- _Task inputs_:
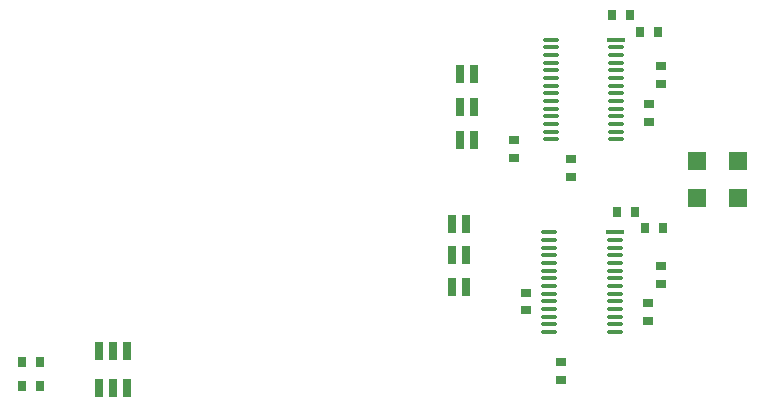
<source format=gbp>
G04 Layer_Color=128*
%FSLAX25Y25*%
%MOIN*%
G70*
G01*
G75*
%ADD13R,0.06000X0.06000*%
%ADD15R,0.03543X0.02756*%
%ADD20R,0.02756X0.03543*%
%ADD41R,0.02953X0.05905*%
%ADD42O,0.05905X0.01378*%
%ADD43R,0.05905X0.01378*%
D13*
X417000Y205000D02*
D03*
X430500D02*
D03*
X417000Y217500D02*
D03*
X430500D02*
D03*
D15*
X371500Y144547D02*
D03*
Y150453D02*
D03*
X375000Y212047D02*
D03*
Y217953D02*
D03*
X405000Y176547D02*
D03*
Y182453D02*
D03*
X400500Y164166D02*
D03*
Y170071D02*
D03*
X360000Y167595D02*
D03*
Y173500D02*
D03*
X405000Y243047D02*
D03*
Y248953D02*
D03*
X401000Y230547D02*
D03*
Y236453D02*
D03*
X355898Y218547D02*
D03*
Y224453D02*
D03*
D20*
X396291Y200453D02*
D03*
X390386D02*
D03*
X405621Y195000D02*
D03*
X399715D02*
D03*
X394500Y266000D02*
D03*
X388595D02*
D03*
X403953Y260354D02*
D03*
X398047D02*
D03*
X192095Y150500D02*
D03*
X198000D02*
D03*
X192047Y142500D02*
D03*
X197953D02*
D03*
D41*
X340000Y196500D02*
D03*
X335276D02*
D03*
X340000Y186000D02*
D03*
X335276D02*
D03*
X340000Y175500D02*
D03*
X335276D02*
D03*
X342500Y246354D02*
D03*
X337776D02*
D03*
X342500Y235500D02*
D03*
X337776D02*
D03*
X342500Y224500D02*
D03*
X337776D02*
D03*
X227000Y141570D02*
D03*
X222276D02*
D03*
X217551D02*
D03*
Y153937D02*
D03*
X222276D02*
D03*
X227000D02*
D03*
D42*
X367724Y160366D02*
D03*
Y162925D02*
D03*
Y165484D02*
D03*
Y168043D02*
D03*
Y170602D02*
D03*
Y173161D02*
D03*
Y175720D02*
D03*
Y178279D02*
D03*
Y180839D02*
D03*
Y183398D02*
D03*
Y185957D02*
D03*
Y188516D02*
D03*
Y191075D02*
D03*
Y193634D02*
D03*
X389575Y160366D02*
D03*
Y162925D02*
D03*
Y165484D02*
D03*
Y168043D02*
D03*
Y170602D02*
D03*
Y173161D02*
D03*
Y175720D02*
D03*
Y178279D02*
D03*
Y180839D02*
D03*
Y183398D02*
D03*
Y185957D02*
D03*
Y188516D02*
D03*
Y191075D02*
D03*
X368150Y224587D02*
D03*
Y227146D02*
D03*
Y229705D02*
D03*
Y232264D02*
D03*
Y234823D02*
D03*
Y237382D02*
D03*
Y239941D02*
D03*
Y242500D02*
D03*
Y245059D02*
D03*
Y247618D02*
D03*
Y250177D02*
D03*
Y252736D02*
D03*
Y255295D02*
D03*
Y257854D02*
D03*
X390000Y224587D02*
D03*
Y227146D02*
D03*
Y229705D02*
D03*
Y232264D02*
D03*
Y234823D02*
D03*
Y237382D02*
D03*
Y239941D02*
D03*
Y242500D02*
D03*
Y245059D02*
D03*
Y247618D02*
D03*
Y250177D02*
D03*
Y252736D02*
D03*
Y255295D02*
D03*
D43*
X389575Y193634D02*
D03*
X390000Y257854D02*
D03*
M02*

</source>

- _What you should do_:
Write down only the closing run of lines: the one containing "X360000Y167595D02*" and every line after it to the end of the entries, exactly.

- _Task response_:
X360000Y167595D02*
D03*
Y173500D02*
D03*
X405000Y243047D02*
D03*
Y248953D02*
D03*
X401000Y230547D02*
D03*
Y236453D02*
D03*
X355898Y218547D02*
D03*
Y224453D02*
D03*
D20*
X396291Y200453D02*
D03*
X390386D02*
D03*
X405621Y195000D02*
D03*
X399715D02*
D03*
X394500Y266000D02*
D03*
X388595D02*
D03*
X403953Y260354D02*
D03*
X398047D02*
D03*
X192095Y150500D02*
D03*
X198000D02*
D03*
X192047Y142500D02*
D03*
X197953D02*
D03*
D41*
X340000Y196500D02*
D03*
X335276D02*
D03*
X340000Y186000D02*
D03*
X335276D02*
D03*
X340000Y175500D02*
D03*
X335276D02*
D03*
X342500Y246354D02*
D03*
X337776D02*
D03*
X342500Y235500D02*
D03*
X337776D02*
D03*
X342500Y224500D02*
D03*
X337776D02*
D03*
X227000Y141570D02*
D03*
X222276D02*
D03*
X217551D02*
D03*
Y153937D02*
D03*
X222276D02*
D03*
X227000D02*
D03*
D42*
X367724Y160366D02*
D03*
Y162925D02*
D03*
Y165484D02*
D03*
Y168043D02*
D03*
Y170602D02*
D03*
Y173161D02*
D03*
Y175720D02*
D03*
Y178279D02*
D03*
Y180839D02*
D03*
Y183398D02*
D03*
Y185957D02*
D03*
Y188516D02*
D03*
Y191075D02*
D03*
Y193634D02*
D03*
X389575Y160366D02*
D03*
Y162925D02*
D03*
Y165484D02*
D03*
Y168043D02*
D03*
Y170602D02*
D03*
Y173161D02*
D03*
Y175720D02*
D03*
Y178279D02*
D03*
Y180839D02*
D03*
Y183398D02*
D03*
Y185957D02*
D03*
Y188516D02*
D03*
Y191075D02*
D03*
X368150Y224587D02*
D03*
Y227146D02*
D03*
Y229705D02*
D03*
Y232264D02*
D03*
Y234823D02*
D03*
Y237382D02*
D03*
Y239941D02*
D03*
Y242500D02*
D03*
Y245059D02*
D03*
Y247618D02*
D03*
Y250177D02*
D03*
Y252736D02*
D03*
Y255295D02*
D03*
Y257854D02*
D03*
X390000Y224587D02*
D03*
Y227146D02*
D03*
Y229705D02*
D03*
Y232264D02*
D03*
Y234823D02*
D03*
Y237382D02*
D03*
Y239941D02*
D03*
Y242500D02*
D03*
Y245059D02*
D03*
Y247618D02*
D03*
Y250177D02*
D03*
Y252736D02*
D03*
Y255295D02*
D03*
D43*
X389575Y193634D02*
D03*
X390000Y257854D02*
D03*
M02*

</source>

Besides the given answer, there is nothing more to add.